In 2010 he and his gang were intercepted in a routine police check and were briefly detained for arms possession. During questioning at the police station, they were flagged by the organized crime unit after their evasive responses. A secret investigation was launched into Tokcan and his network by the prosecutors, and their communications were wiretapped under a court authorization. It took two years for the investigators to build a case against him and his accomplices.

On May 29, 2012 Tokcan and 41 other suspects were detained as part of a police operation against their organized crime network in Istanbul on the orders of Turkish prosecutor Sadrettin Sarıkaya, whose nine-month-long investigation revealed the gang was involved in murder plots, kidnapping, threats and racketeering. Seventeen of them were formally arrested at their arraignment. During the raids police seized 30 handguns and one MP-5 semi-automatic machine gun. Among the alleged plots were murdering Jewish businesspeople.

In February 2013 Tokcan and the other suspects were indicted on multiple charges including gun trafficking, possession of unlicensed firearms, kidnapping, influence peddling and looting in 13 separate instances. The prosecutor asked for up to 25 years in prison for Tokcan and his associates.

In April 2014 Tokcan filed a complaint against the prosecutors and police investigators who had looked into his organized crime syndicate, claiming he was targeted by the special team of investigators because of his affection and support for Erdoğan. He claimed the same team that investigated Erdoğan’s corruption network that was exposed in December 2013 also set their sights on him. The complaint was publicized by the Sabah daily, owned by Erdoğan’s family. As a result, Tokcan and his brother Ali were released from pre-trial detention in June 2014.

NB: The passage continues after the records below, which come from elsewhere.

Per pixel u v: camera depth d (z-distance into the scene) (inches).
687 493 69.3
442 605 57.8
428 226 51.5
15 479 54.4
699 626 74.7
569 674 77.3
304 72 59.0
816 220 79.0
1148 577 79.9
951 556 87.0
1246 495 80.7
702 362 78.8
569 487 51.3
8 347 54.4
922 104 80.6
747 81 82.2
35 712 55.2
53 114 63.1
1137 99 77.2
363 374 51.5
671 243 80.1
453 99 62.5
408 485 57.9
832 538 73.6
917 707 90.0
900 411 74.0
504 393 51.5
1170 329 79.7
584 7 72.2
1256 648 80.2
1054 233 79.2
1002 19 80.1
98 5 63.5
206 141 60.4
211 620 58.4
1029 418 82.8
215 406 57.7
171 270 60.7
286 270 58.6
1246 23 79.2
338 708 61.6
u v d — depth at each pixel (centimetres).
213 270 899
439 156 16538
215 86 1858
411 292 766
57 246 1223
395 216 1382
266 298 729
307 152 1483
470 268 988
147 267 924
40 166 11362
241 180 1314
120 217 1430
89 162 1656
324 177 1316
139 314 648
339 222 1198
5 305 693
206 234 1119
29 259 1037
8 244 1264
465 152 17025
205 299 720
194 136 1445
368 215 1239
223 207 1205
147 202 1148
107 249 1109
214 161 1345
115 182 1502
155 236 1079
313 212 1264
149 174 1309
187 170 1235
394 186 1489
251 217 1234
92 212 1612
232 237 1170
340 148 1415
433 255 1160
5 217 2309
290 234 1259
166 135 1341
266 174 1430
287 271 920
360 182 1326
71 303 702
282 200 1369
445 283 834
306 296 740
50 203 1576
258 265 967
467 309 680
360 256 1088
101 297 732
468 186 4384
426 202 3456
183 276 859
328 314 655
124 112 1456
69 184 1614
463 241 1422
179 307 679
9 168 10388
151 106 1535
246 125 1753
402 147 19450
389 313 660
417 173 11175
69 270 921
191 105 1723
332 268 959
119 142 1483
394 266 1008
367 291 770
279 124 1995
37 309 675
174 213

To pay his debt to President Erdoğan, Tokcan established the New Ottomans: Caucasian Association for the 2023 Goal (Hedef 2023 Kafkasyalılar Derneği: yeni Osmanlilar) on November 22, 2014, echoing the same goal set out by Erdoğan in his election campaign for celebrating the centennial of the establishment of the Turkish Republic. Erdoğan advisor Hürriyet Ersoy attended the inauguration ceremony held at Istanbul’s Divan Hotel. In the 2015 elections, he even applied to run for parliament on Erdoğan’s ruling Justice and Development Party (AKP) ticket from his home province of Düzce

In the meantime, prosecutor Sarıkaya, head of the organized crime unit Nazmi Ardic, deputy head of the counterterrorism unit Hayati Başdağ and deputy Istanbul police chief Ali Fuat Yılmazer, who were all involved in the investigation and prosecution of Tokcan, were later jailed on trumped-up charges by the government.

Unlike Erdoğan, former presidents rarely used allegations of slander or libel in criminal complaints against critics and opponents. The Turkish president has brought legal action on insult charges against 38,581 people during his time in office as president, compared to a total of 1,716 insult cases launched by five presidents before him. The huge spike in defamation cases during Erdoğan’s tenure drew the attention of European inter-governmental organizations as well.

Turkey is ranked 153rd among 180 countries in the 2021 World Press Freedom Index released by Reporters Without Borders (RSF) on April 17, 2021. According to the Stockholm Center for Freedom’s “Jailed and Wanted Journalists in Turkey” database, as of November 17, 2021, 161 journalists were behind bars in Turkey and 167 are wanted and either in exile or at large. At least 811 journalists have been arrested since President Erdoğan came to power in 2002 according to a report by an opposition lawmaker who released figures on January 10, 2021.